Il s'est avéré que ce programme est extrêmement populaire. Il a de loin dépassé nos attentes. Nous avons créé le programme en juin 2008. Nous avions décidé de lui consacrer un budget de 355 millions de dollars sur une période de trois ans, en espérant que 20 000 étudiants s'y inscriraient. En septembre dernier, nous avions 10 000 personnes inscrites; en septembre seulement, 10 000 étudiants se sont inscrits. Nous sommes arrivés, je crois, à 21 000 participants en 16 mois seulement.

Je suis très fier de ce programme. C'est le premier de son genre au Canada. Il offre aux gens une formation rapide pour améliorer leurs chances de réussite à l'avenir.

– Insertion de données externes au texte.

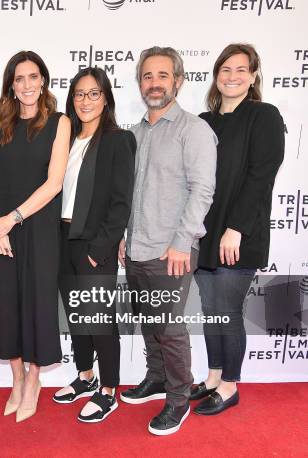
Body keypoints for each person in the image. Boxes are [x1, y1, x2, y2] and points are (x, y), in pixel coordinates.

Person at [118, 46, 217, 435]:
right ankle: (157, 378)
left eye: (162, 75)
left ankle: (178, 400)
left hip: (171, 251)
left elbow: (202, 190)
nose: (154, 83)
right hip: (139, 247)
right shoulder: (134, 133)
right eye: (147, 76)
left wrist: (182, 242)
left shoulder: (193, 130)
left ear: (178, 80)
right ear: (140, 82)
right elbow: (130, 194)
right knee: (149, 322)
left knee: (170, 328)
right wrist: (125, 238)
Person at [190, 44, 285, 415]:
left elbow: (262, 175)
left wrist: (235, 228)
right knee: (212, 310)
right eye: (225, 69)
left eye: (241, 69)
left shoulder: (263, 116)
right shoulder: (204, 121)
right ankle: (213, 377)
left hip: (238, 234)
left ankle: (230, 385)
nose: (232, 76)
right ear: (216, 75)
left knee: (227, 309)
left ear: (254, 75)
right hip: (204, 233)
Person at [0, 50, 71, 423]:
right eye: (19, 79)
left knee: (36, 304)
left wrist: (11, 219)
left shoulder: (60, 122)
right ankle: (17, 379)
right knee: (5, 305)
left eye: (33, 76)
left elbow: (54, 184)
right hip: (2, 229)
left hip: (38, 228)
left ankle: (34, 380)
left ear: (44, 81)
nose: (27, 84)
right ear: (11, 86)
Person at [52, 67, 136, 423]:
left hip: (93, 243)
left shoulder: (118, 139)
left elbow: (121, 202)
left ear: (106, 98)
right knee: (76, 316)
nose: (86, 101)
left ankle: (108, 390)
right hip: (61, 239)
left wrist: (100, 248)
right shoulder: (66, 139)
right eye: (79, 94)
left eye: (94, 93)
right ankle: (85, 377)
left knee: (99, 319)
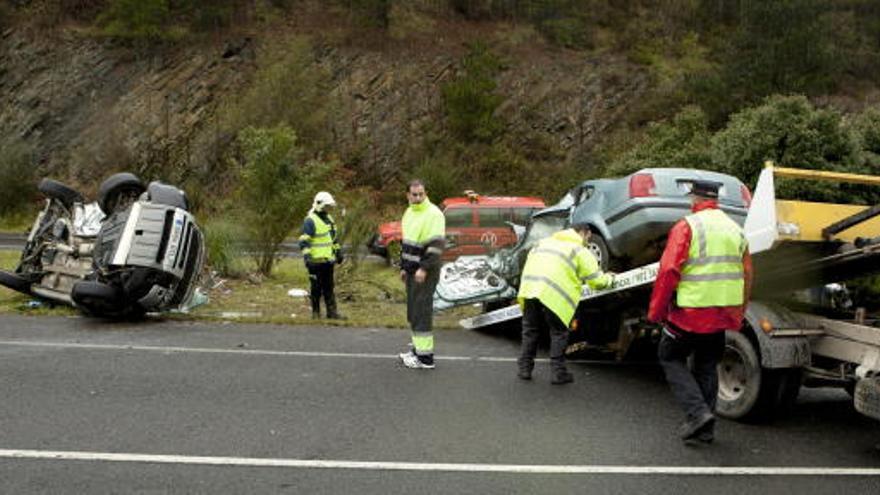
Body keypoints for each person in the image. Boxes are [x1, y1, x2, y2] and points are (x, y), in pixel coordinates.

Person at [648, 179, 753, 444]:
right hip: (721, 315)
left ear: (695, 198)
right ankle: (705, 430)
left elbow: (668, 271)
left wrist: (657, 312)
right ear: (715, 199)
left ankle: (697, 415)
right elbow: (748, 273)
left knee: (669, 356)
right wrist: (739, 312)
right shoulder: (735, 229)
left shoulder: (688, 226)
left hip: (690, 313)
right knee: (707, 366)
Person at [517, 223, 614, 384]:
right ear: (584, 233)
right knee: (559, 332)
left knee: (530, 330)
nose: (587, 242)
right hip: (553, 294)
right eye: (588, 238)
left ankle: (524, 369)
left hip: (529, 288)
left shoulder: (543, 243)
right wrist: (611, 278)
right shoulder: (579, 250)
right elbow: (597, 282)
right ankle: (558, 373)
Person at [398, 180, 445, 369]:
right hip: (411, 270)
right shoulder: (409, 212)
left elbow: (436, 246)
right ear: (407, 195)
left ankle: (426, 358)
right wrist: (403, 267)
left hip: (425, 271)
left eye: (421, 194)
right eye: (414, 194)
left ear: (425, 193)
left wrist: (423, 268)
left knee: (421, 312)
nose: (418, 198)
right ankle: (417, 350)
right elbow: (406, 243)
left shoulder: (434, 214)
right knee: (413, 311)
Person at [299, 191, 345, 320]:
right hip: (315, 262)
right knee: (316, 289)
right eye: (327, 206)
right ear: (319, 204)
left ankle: (332, 313)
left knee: (329, 288)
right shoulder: (310, 220)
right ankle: (316, 313)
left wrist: (338, 251)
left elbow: (333, 239)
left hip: (328, 261)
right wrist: (307, 258)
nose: (328, 209)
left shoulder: (329, 219)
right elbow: (304, 241)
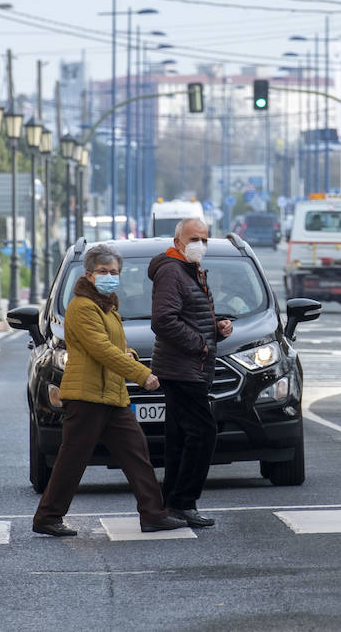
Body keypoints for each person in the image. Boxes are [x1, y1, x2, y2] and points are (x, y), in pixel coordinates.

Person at [33, 244, 188, 537]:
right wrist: (142, 374)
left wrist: (129, 354)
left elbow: (113, 346)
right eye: (103, 272)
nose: (109, 276)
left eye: (114, 272)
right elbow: (100, 349)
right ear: (89, 274)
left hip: (112, 394)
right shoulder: (82, 307)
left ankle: (153, 514)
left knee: (136, 453)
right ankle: (47, 517)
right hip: (87, 396)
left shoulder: (107, 306)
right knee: (72, 459)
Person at [148, 217, 233, 527]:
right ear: (178, 242)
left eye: (205, 239)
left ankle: (173, 501)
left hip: (187, 367)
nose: (200, 244)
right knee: (203, 432)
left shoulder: (189, 270)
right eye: (194, 238)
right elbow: (163, 321)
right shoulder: (172, 272)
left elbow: (188, 315)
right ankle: (184, 501)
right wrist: (201, 343)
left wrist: (215, 327)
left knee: (181, 437)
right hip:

J'ai quelques annonces à vous faire aujourd'hui. Premièrement, acculés par d'intenses pressions, nous avons trouvé 78 millions de dollars de plus pour maintenir le programme pour l'instant. J'ai aussi fait appel à mon ministre de la Formation et des Collèges et Universités, John Malloy, pour lui dire : « John, tu dois absolument trouver un moyen de rendre ce programme financièrement responsable. Trouve une solution pour que le programme devienne durable à long terme. » Il va donc nous présenter à l'automne des nouvelles directives que nous mettrons en vigueur en janvier, pour que les gens puissent continuer à s'inscrire à notre programme Deuxième carrière.

On parle beaucoup de l'économie et nous parlons de déficits, de contraintes budgétaires, de taux de croissance de l'économie, des répercussions planétaires de la récession, mais au fond, ce qui compte c'est la famille, ce qui se passe au sein des circonstances personnelles de chacun.

Je ne pense qu'il y ait un objectif plus gratifiant que celui de pouvoir dire (de permettre à un père ou à une mère de rentrer à la maison, de regarder ses enfants droit dans les yeux et de dire) : « J'ai obtenu cet emploi. J'ai suivi la formation qu'il fallait. J'ai eu le poste. Tout ira bien. »

C'est une force très importante, très motivante pour notre gouvernement, et pour moi, personnellement. Je tiens à remercier encore une fois tous ceux et celles qui se sont inscrits à ce programme.